The husband and wife are business partners in Construction Knitting which recently scooped the Textile + Services Design category in the 2011 Melbourne Design awards. The winning holistic design package is a DIY knitting kit – a collaboration they have been working on for some years.
The challenge, says Anthony, was to create garment designs that also worked graphically. Nikki based the Construction No 3 pattern on a square, which can be quickly formed using chunky yarn on 15mm needles. The separate pieces can then be stitched together in a variety of ways to provide an array of knitwear items.
Originally from Melbourne where they maintain a high design profile, the couple moved to Hawke’s Bay last year when Anthony took up his position with EIT’s School of Arts and Design. The basis of their joint business venture is very much grounded in Hawke’s Bay.

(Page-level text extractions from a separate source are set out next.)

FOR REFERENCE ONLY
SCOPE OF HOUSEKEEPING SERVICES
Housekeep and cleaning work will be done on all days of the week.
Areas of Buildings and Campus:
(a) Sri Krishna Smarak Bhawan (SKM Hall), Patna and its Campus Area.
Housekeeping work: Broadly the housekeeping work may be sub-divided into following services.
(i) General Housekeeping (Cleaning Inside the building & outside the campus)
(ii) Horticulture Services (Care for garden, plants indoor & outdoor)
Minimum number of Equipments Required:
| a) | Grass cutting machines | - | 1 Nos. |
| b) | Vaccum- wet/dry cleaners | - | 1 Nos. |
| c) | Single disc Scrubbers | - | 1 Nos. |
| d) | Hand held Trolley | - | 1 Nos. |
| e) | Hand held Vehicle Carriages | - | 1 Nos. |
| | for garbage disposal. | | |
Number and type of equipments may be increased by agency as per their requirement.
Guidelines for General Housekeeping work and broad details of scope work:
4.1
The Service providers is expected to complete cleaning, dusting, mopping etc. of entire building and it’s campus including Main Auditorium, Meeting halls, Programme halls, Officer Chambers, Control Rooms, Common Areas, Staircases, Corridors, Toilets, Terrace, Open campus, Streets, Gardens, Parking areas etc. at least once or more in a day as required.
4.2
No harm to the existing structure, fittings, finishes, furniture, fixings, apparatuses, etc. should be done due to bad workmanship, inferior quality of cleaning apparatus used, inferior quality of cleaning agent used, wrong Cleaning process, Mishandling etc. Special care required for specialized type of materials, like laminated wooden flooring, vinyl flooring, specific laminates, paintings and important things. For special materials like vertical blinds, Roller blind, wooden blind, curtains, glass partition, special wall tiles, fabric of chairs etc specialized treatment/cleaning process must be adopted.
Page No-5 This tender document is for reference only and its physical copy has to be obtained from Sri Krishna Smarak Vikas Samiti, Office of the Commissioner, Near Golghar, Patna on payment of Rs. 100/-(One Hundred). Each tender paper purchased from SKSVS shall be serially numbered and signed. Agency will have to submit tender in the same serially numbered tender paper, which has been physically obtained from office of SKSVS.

Silk, wool, alpaca, cashmere and possum scraps sourced from a small local mill are spun into a yarn that comes in four colour ways. Branded as “Wooli”, the balls can be purchased online together with pattern kits and supersized knitting needles.
Anthony says the mill remnants are being “upcycled” rather than treated as waste.

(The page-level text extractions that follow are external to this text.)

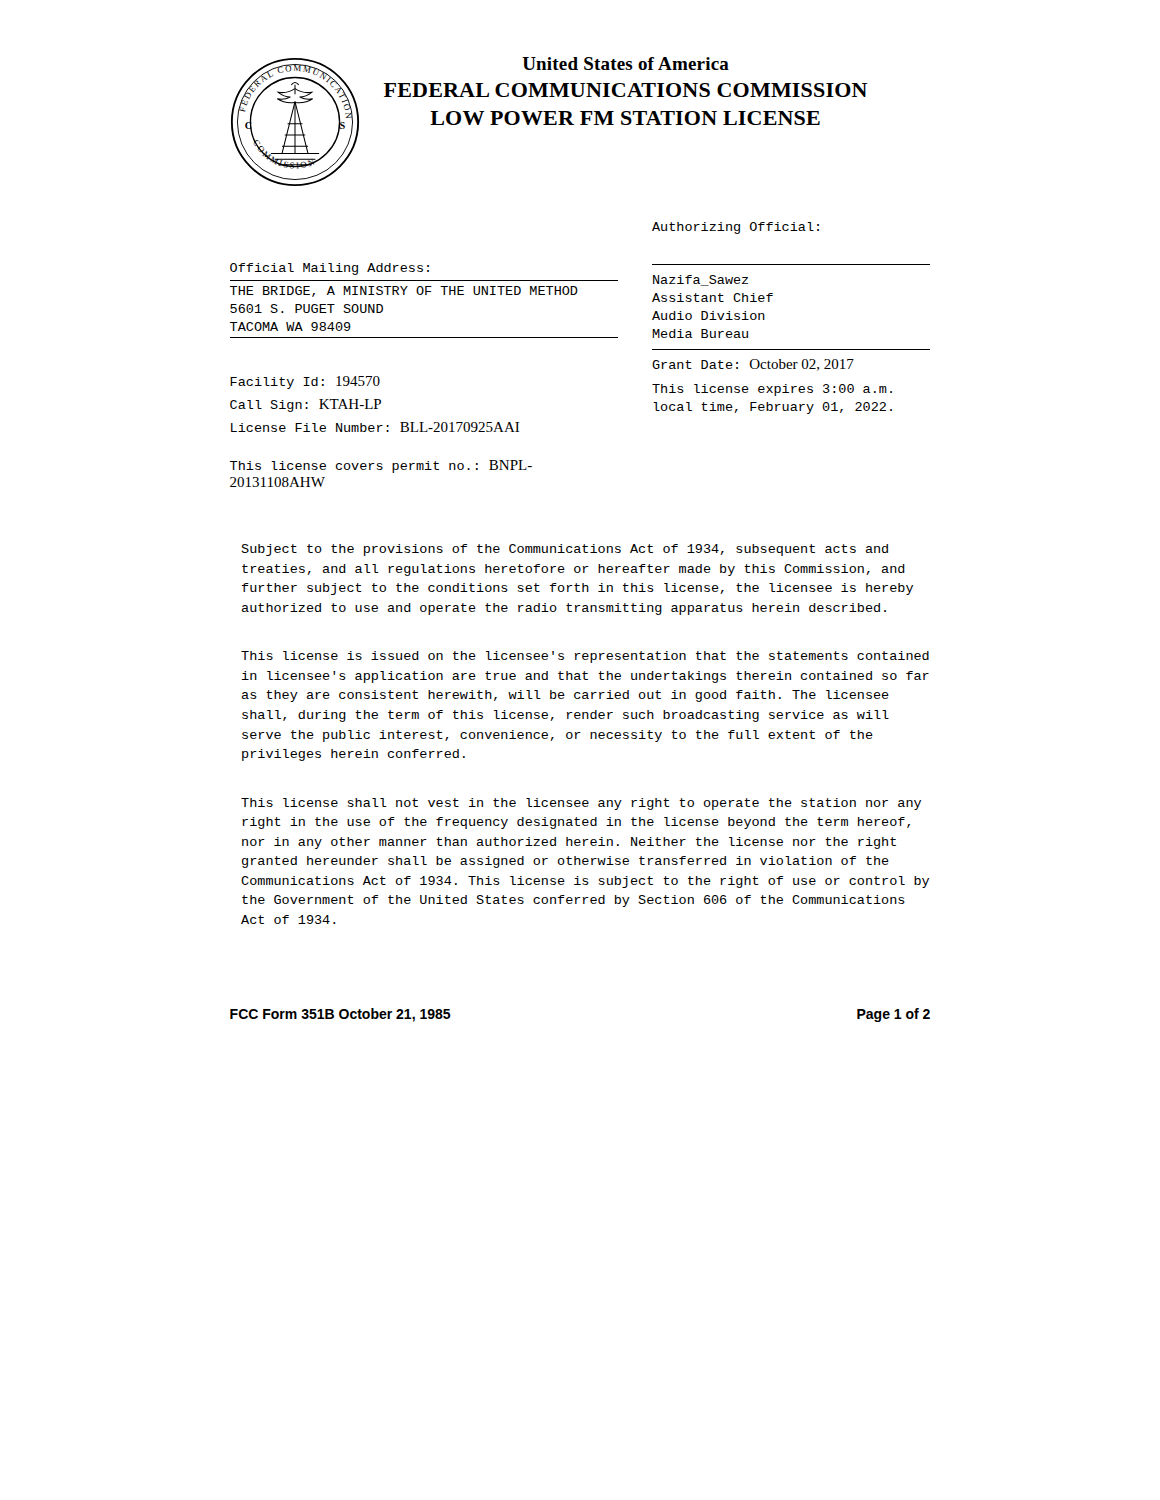FEDERAL COMMUNICATIONS COMMISSION C S
United States of America
FEDERAL COMMUNICATIONS COMMISSION
LOW POWER FM STATION LICENSE
Official Mailing Address:
THE BRIDGE, A MINISTRY OF THE UNITED METHOD
5601 S. PUGET SOUND
TACOMA WA 98409
Facility Id: 194570
Call Sign: KTAH-LP
License File Number: BLL-20170925AAI
This license covers permit no.: BNPL-20131108AHW
Authorizing Official:
Nazifa_Sawez
Assistant Chief
Audio Division
Media Bureau
Grant Date: October 02, 2017
This license expires 3:00 a.m.
local time, February 01, 2022.
Subject to the provisions of the Communications Act of 1934, subsequent acts and treaties, and all regulations heretofore or hereafter made by this Commission, and further subject to the conditions set forth in this license, the licensee is hereby authorized to use and operate the radio transmitting apparatus herein described.
This license is issued on the licensee's representation that the statements contained in licensee's application are true and that the undertakings therein contained so far as they are consistent herewith, will be carried out in good faith. The licensee shall, during the term of this license, render such broadcasting service as will serve the public interest, convenience, or necessity to the full extent of the privileges herein conferred.
This license shall not vest in the licensee any right to operate the station nor any right in the use of the frequency designated in the license beyond the term hereof, nor in any other manner than authorized herein. Neither the license nor the right granted hereunder shall be assigned or otherwise transferred in violation of the Communications Act of 1934. This license is subject to the right of use or control by the Government of the United States conferred by Section 606 of the Communications Act of 1934.
FCC Form 351B October 21, 1985
Page 1 of 2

“Sustainability is a biggie for us, as is doing things in a hands-on way. It’s very much an in-house venture, from coming up with the concept through to packaging up and posting out the pattern kits.”
The aim, the couple say, has been to get away from the knitting’s nana image by creating a product that has contemporary appeal.
A knitter for as long as she can recall, Nikki also designs and hand-makes finely detailed garments for the boutique fashion industry. Her work featured alongside internationally acclaimed knitwear designers including Issey Miyake in a book and exhibition entitled The Endless Garment: The New Craft of Machine Knitting.
In a technology-driven world, neither business partner assumes everyone can knit. Nikki also runs workshops, which attracts both men and women who have never done knitting before.
Anthony says the DIY knitting kits are being sold mainly to buyers in the USA, mainland Europe and Canada.
The online shop is their access point, but the pattern kits also sell in selected Melbourne stores, Napier’s House of Aroha plus a few other retail outlets in New Zealand.”